Please copy out the material from the line containing "True or false: ΣKwota" through the line containing "At how many", both included, with "categories" swapped for "groups" and everything else kept the same. Leave the pictures out of your answer.

• _Source information_
*** Block opens ***

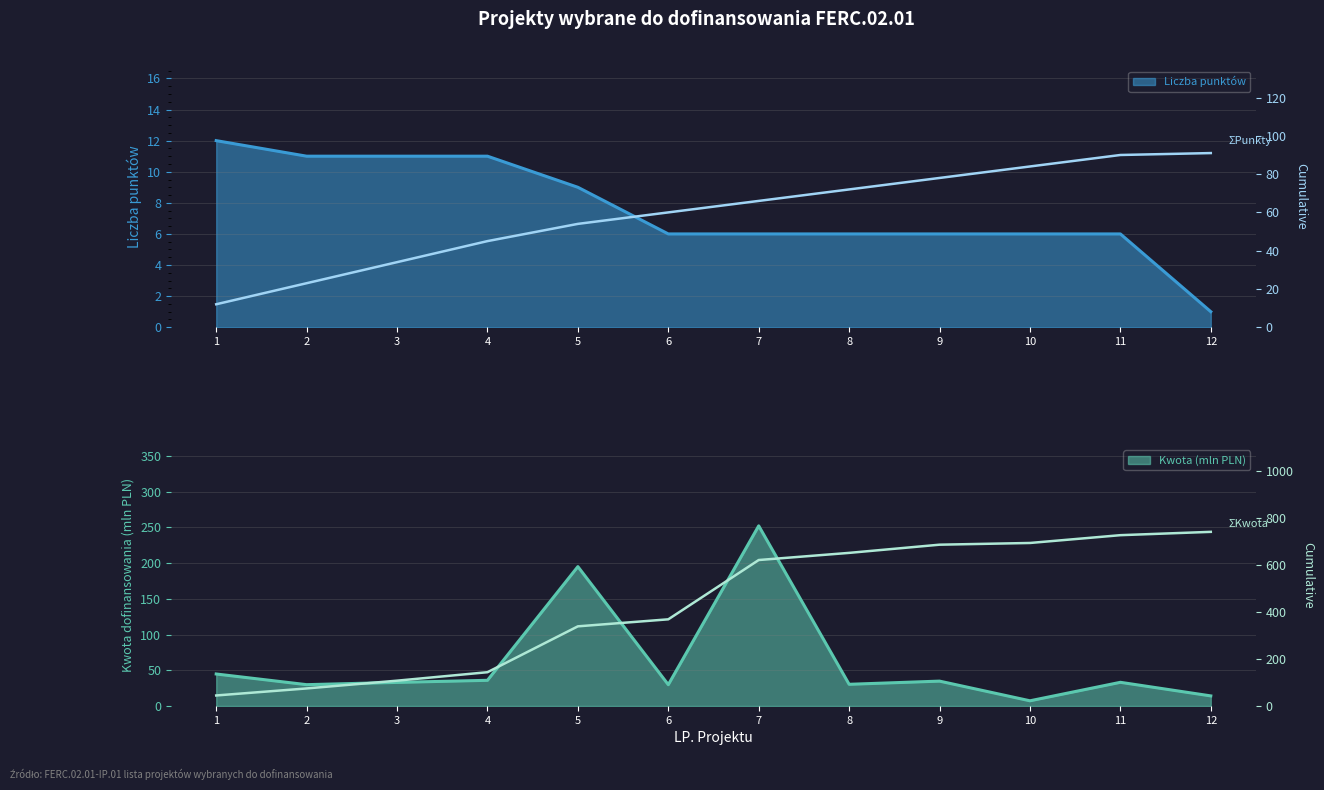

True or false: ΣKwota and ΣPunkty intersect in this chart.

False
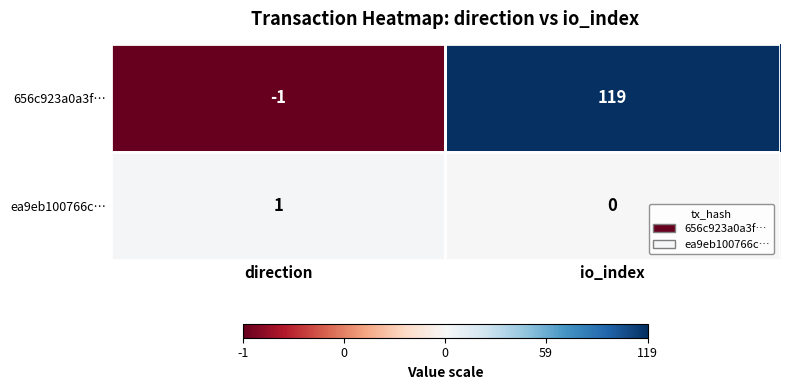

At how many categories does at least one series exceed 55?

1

*** Block closes ***
*** Block opens ***

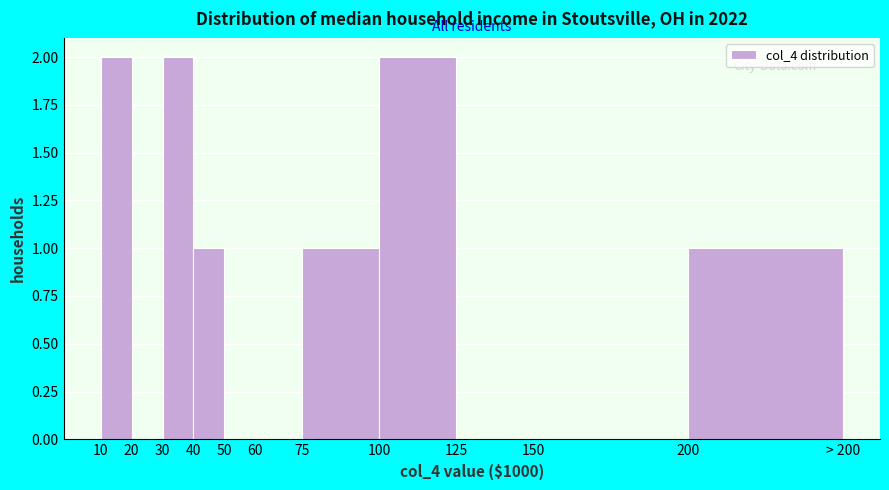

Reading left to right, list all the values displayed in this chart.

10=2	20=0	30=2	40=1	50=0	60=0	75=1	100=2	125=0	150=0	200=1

*** Block closes ***

• _Result of this exercise_
True or false: ΣKwota and ΣPunkty intersect in this chart.

False

At how many groups does at least one series exceed 55?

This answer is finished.